In any case, it wouldn't be complicated to create a linear layer class deriving from nn.Module. I guess it's basically the existing ExLlamaV2Linear class but with registered buffers so Transformers has somewhere to load the weights into. Should it rely on the C++ extensions in the exllamav2 package or would you want those functions included in Transformers directly?

Yes, that's right ! The easiest way would be to have those functions included directly in Transformers, so we would just do from exllamav2 import Exllamav2Linear and replace the layers.

Thanks again !

laoda513 commented 1 month ago

it would be nice if hf can support not only inference but also training...

SunMarc commented 1 month ago

Hi @laoda513, this can be easily done with peft through a PR. You can already fine-tune models that are quantized with BNB, AWQ and GPTQ.

laoda513 commented 1 month ago

BNB

It shouldn't be that simple. Currently, exllamav2 does not have an implementation for differentiation, so it's not possible to train the model. Using peft probably won't change this situation.

The transformer is an impressive project, but to be honest, I find it a bit cumbersome and impractical, especially for quantized models.

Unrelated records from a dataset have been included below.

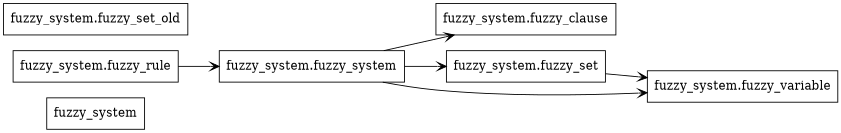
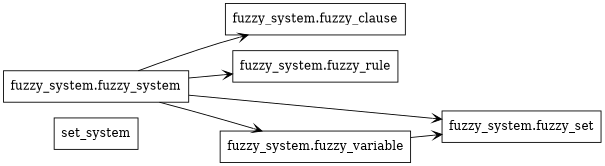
  digraph {
    rankdir=LR
    node [shape=box]
    edge [arrowhead=open arrowtail=none]
-   n1 [label=fuzzy_system]
+   n1 [label=set_system]
    n2 [label="fuzzy_system.fuzzy_clause"]
    n3 [label="fuzzy_system.fuzzy_rule"]
    n4 [label="fuzzy_system.fuzzy_set"]
-   n5 [label="fuzzy_system.fuzzy_set_old"]
    n6 [label="fuzzy_system.fuzzy_system"]
    n7 [label="fuzzy_system.fuzzy_variable"]
    n6 -> n2
-   n3 -> n6
+   n6 -> n3
    n6 -> n4
    n6 -> n7
-   n4 -> n7
+   n7 -> n4
  }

BNB: A veteran quantization library, but it's clear that its accuracy is the worst, and it's very slow.

GPTQ: I mainly use this format at the moment because it can be inferred by exllamav2 and has a lot of training techniques support. However, its accuracy is not as good as AWQ and exl2.

AWQ: This technique is very good, with good accuracy, its built-in inference (with fused layer), and the inference core of exllamav2 both have good speed. It also inherits from the hf's peft library and supports training. However, when inference needs to load a lora file, its inference speed is very slow (does not support fused layer and exllamav2 core).

exl2: It has the best accuracy and speed, but does not support training.

In conclusion, you will find that there is currently no perfect quantization technique that can simultaneously achieve both accuracy and speed while supporting training. If you want to balance all aspects, you need to do quite a bit of work.

In this case, although hf claims to support different quantization methods (AWQ, BNB, GPTQ), it hasn't introduced any additional functionality; it simply integrates existing functionalities of these formats. However, these functionalities themselves are quite complex, which means that although it seems like you only need to make a simple code change to use the transformer with existing formats, if you want deeper control, using the transformer will require more effort and may not bring as much benefit compared to using the original projects.

Of course, the above is just my personal experience.

The transformer is a great project, and I don't think supporting exl2 is a bad thing. Thanks to Transformer and everyone for their contributions to the open-source community and AI development.